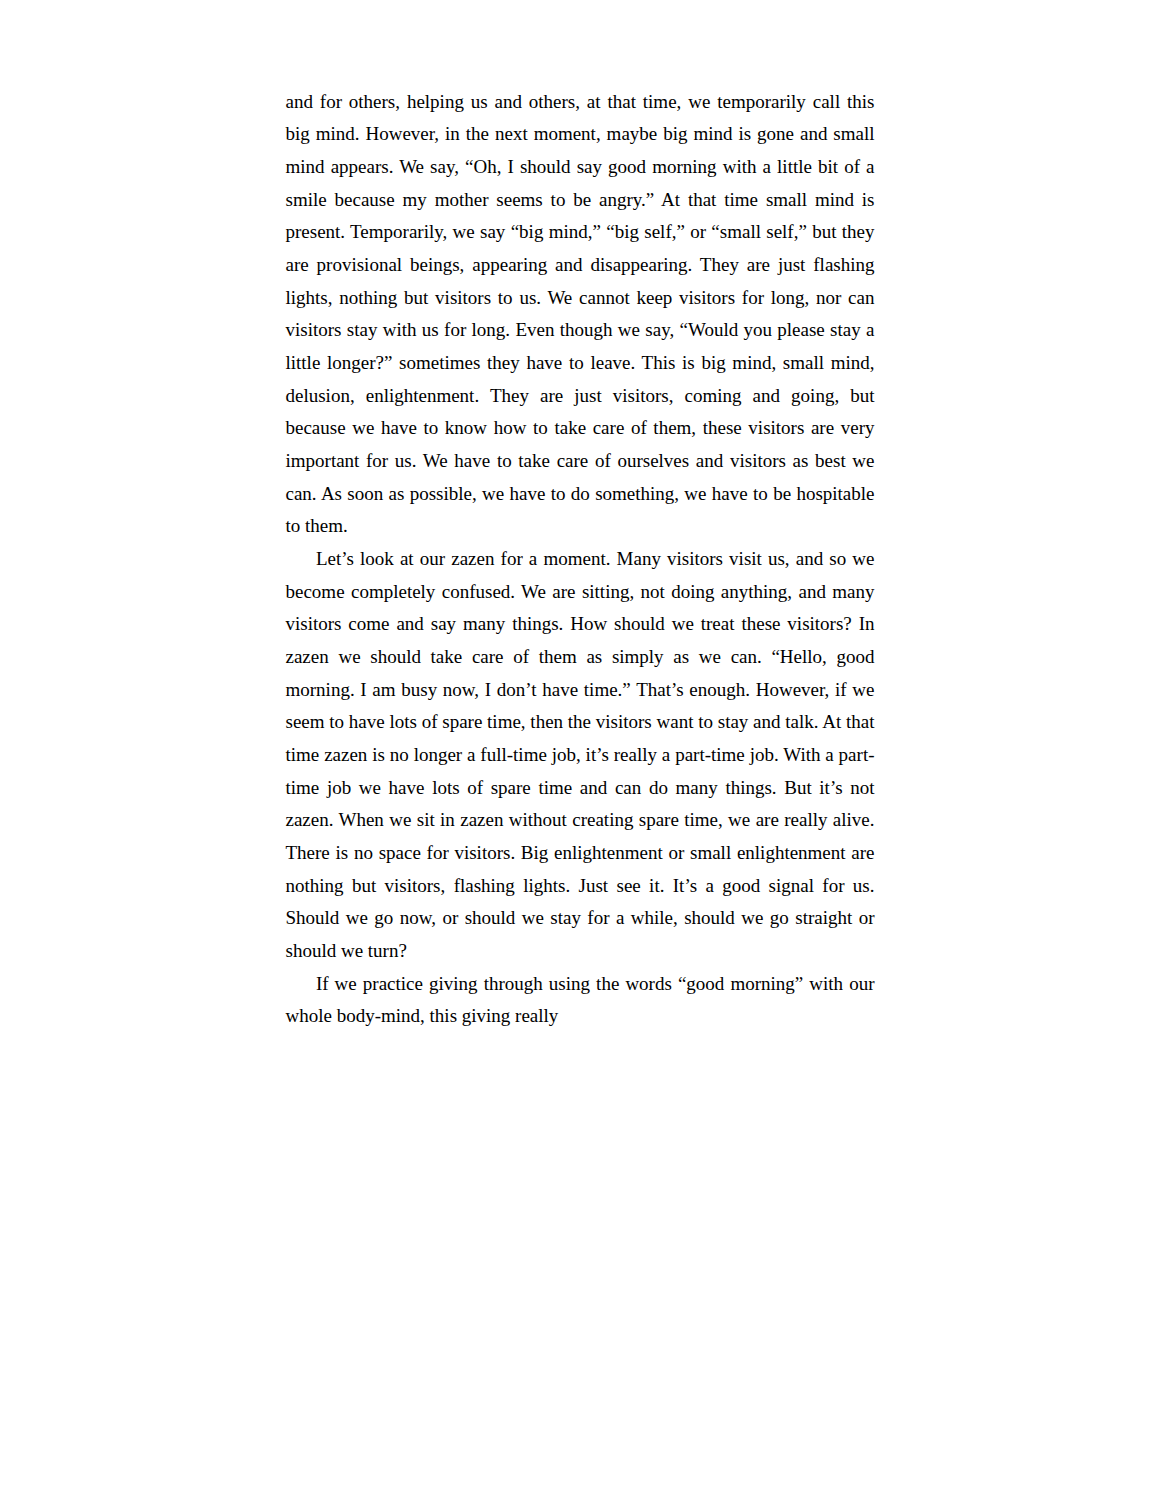and for others, helping us and others, at that time, we temporarily call this big mind. However, in the next moment, maybe big mind is gone and small mind appears. We say, “Oh, I should say good morning with a little bit of a smile because my mother seems to be angry.” At that time small mind is present. Temporarily, we say “big mind,” “big self,” or “small self,” but they are provisional beings, appearing and disappearing. They are just flashing lights, nothing but visitors to us. We cannot keep visitors for long, nor can visitors stay with us for long. Even though we say, “Would you please stay a little longer?” sometimes they have to leave. This is big mind, small mind, delusion, enlightenment. They are just visitors, coming and going, but because we have to know how to take care of them, these visitors are very important for us. We have to take care of ourselves and visitors as best we can. As soon as possible, we have to do something, we have to be hospitable to them.
Let’s look at our zazen for a moment. Many visitors visit us, and so we become completely confused. We are sitting, not doing anything, and many visitors come and say many things. How should we treat these visitors? In zazen we should take care of them as simply as we can. “Hello, good morning. I am busy now, I don’t have time.” That’s enough. However, if we seem to have lots of spare time, then the visitors want to stay and talk. At that time zazen is no longer a full-time job, it’s really a part-time job. With a part-time job we have lots of spare time and can do many things. But it’s not zazen. When we sit in zazen without creating spare time, we are really alive. There is no space for visitors. Big enlightenment or small enlightenment are nothing but visitors, flashing lights. Just see it. It’s a good signal for us. Should we go now, or should we stay for a while, should we go straight or should we turn?
If we practice giving through using the words “good morning” with our whole body-mind, this giving really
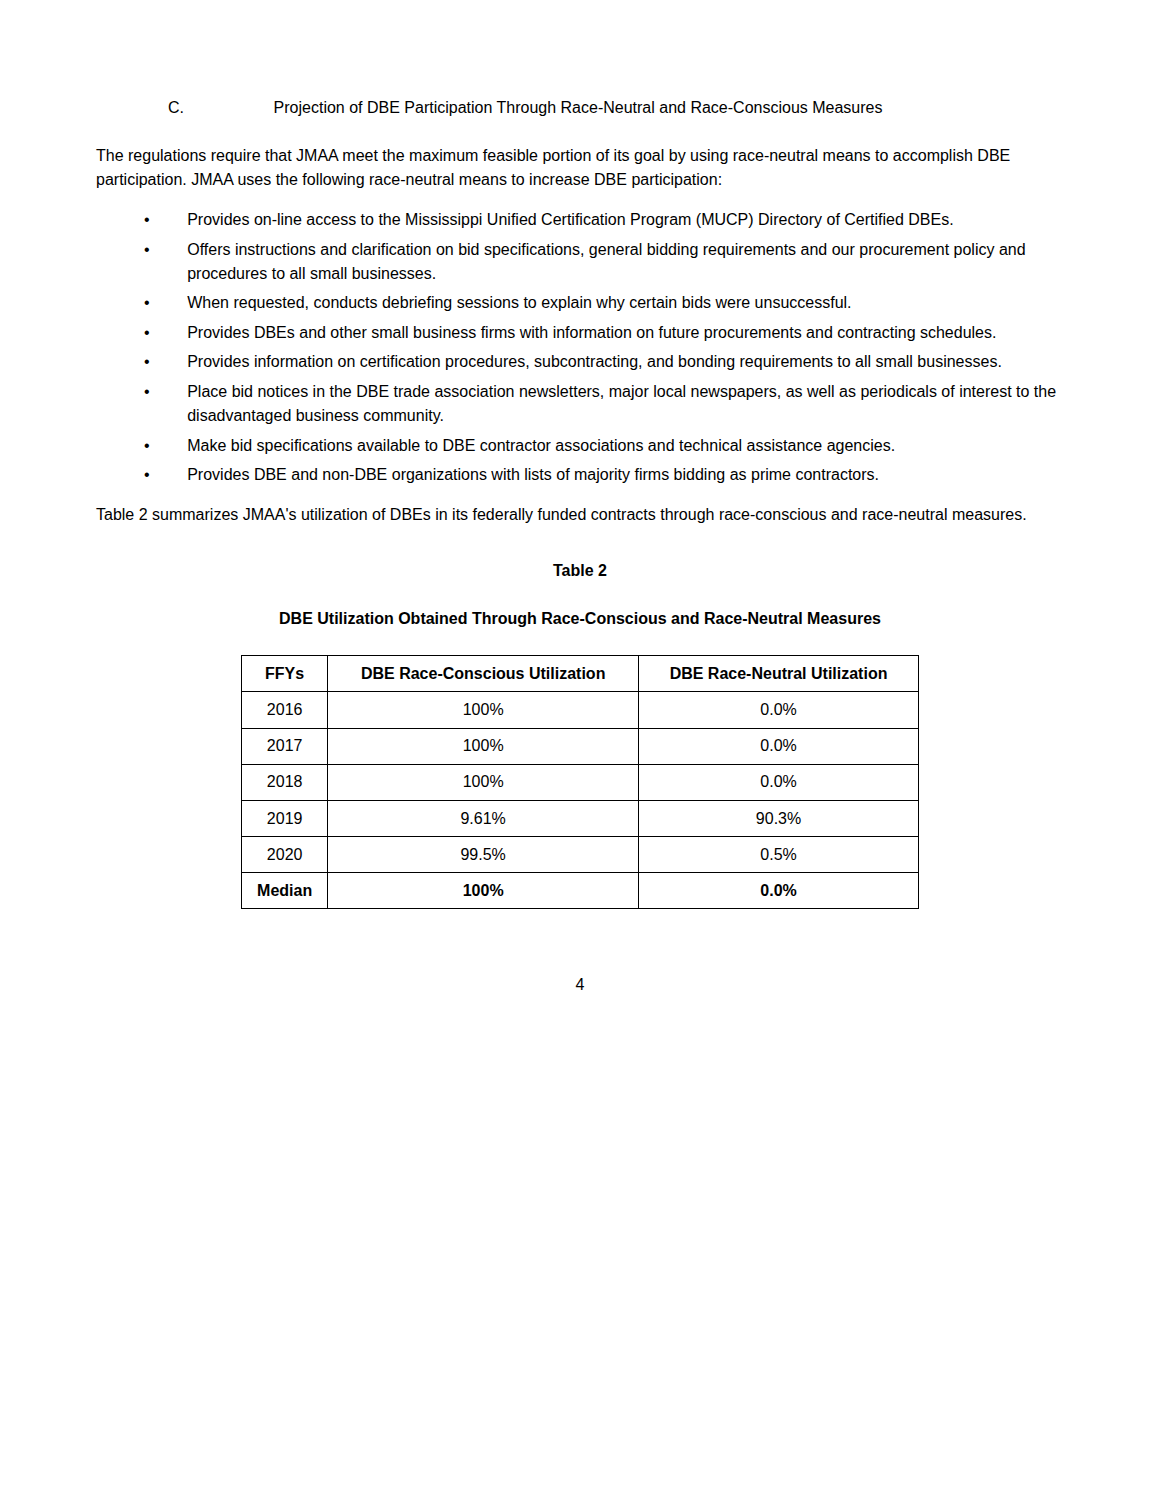C. Projection of DBE Participation Through Race-Neutral and Race-Conscious Measures
The regulations require that JMAA meet the maximum feasible portion of its goal by using race-neutral means to accomplish DBE participation. JMAA uses the following race-neutral means to increase DBE participation:
Provides on-line access to the Mississippi Unified Certification Program (MUCP) Directory of Certified DBEs.
Offers instructions and clarification on bid specifications, general bidding requirements and our procurement policy and procedures to all small businesses.
When requested, conducts debriefing sessions to explain why certain bids were unsuccessful.
Provides DBEs and other small business firms with information on future procurements and contracting schedules.
Provides information on certification procedures, subcontracting, and bonding requirements to all small businesses.
Place bid notices in the DBE trade association newsletters, major local newspapers, as well as periodicals of interest to the disadvantaged business community.
Make bid specifications available to DBE contractor associations and technical assistance agencies.
Provides DBE and non-DBE organizations with lists of majority firms bidding as prime contractors.
Table 2 summarizes JMAA's utilization of DBEs in its federally funded contracts through race-conscious and race-neutral measures.
Table 2
DBE Utilization Obtained Through Race-Conscious and Race-Neutral Measures
| FFYs | DBE Race-Conscious Utilization | DBE Race-Neutral Utilization |
| --- | --- | --- |
| 2016 | 100% | 0.0% |
| 2017 | 100% | 0.0% |
| 2018 | 100% | 0.0% |
| 2019 | 9.61% | 90.3% |
| 2020 | 99.5% | 0.5% |
| Median | 100% | 0.0% |
4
# # # # #
● **Activity**
Note every line of the entries in which "JMAA" appears, and copy it down.

● **Solution for this exercise**
The regulations require that JMAA meet the maximum feasible portion of its goal by using race-neutral means to accomplish DBE participation. JMAA uses the following race-neutral means to increase DBE participation:
Table 2 summarizes JMAA's utilization of DBEs in its federally funded contracts through race-conscious and race-neutral measures.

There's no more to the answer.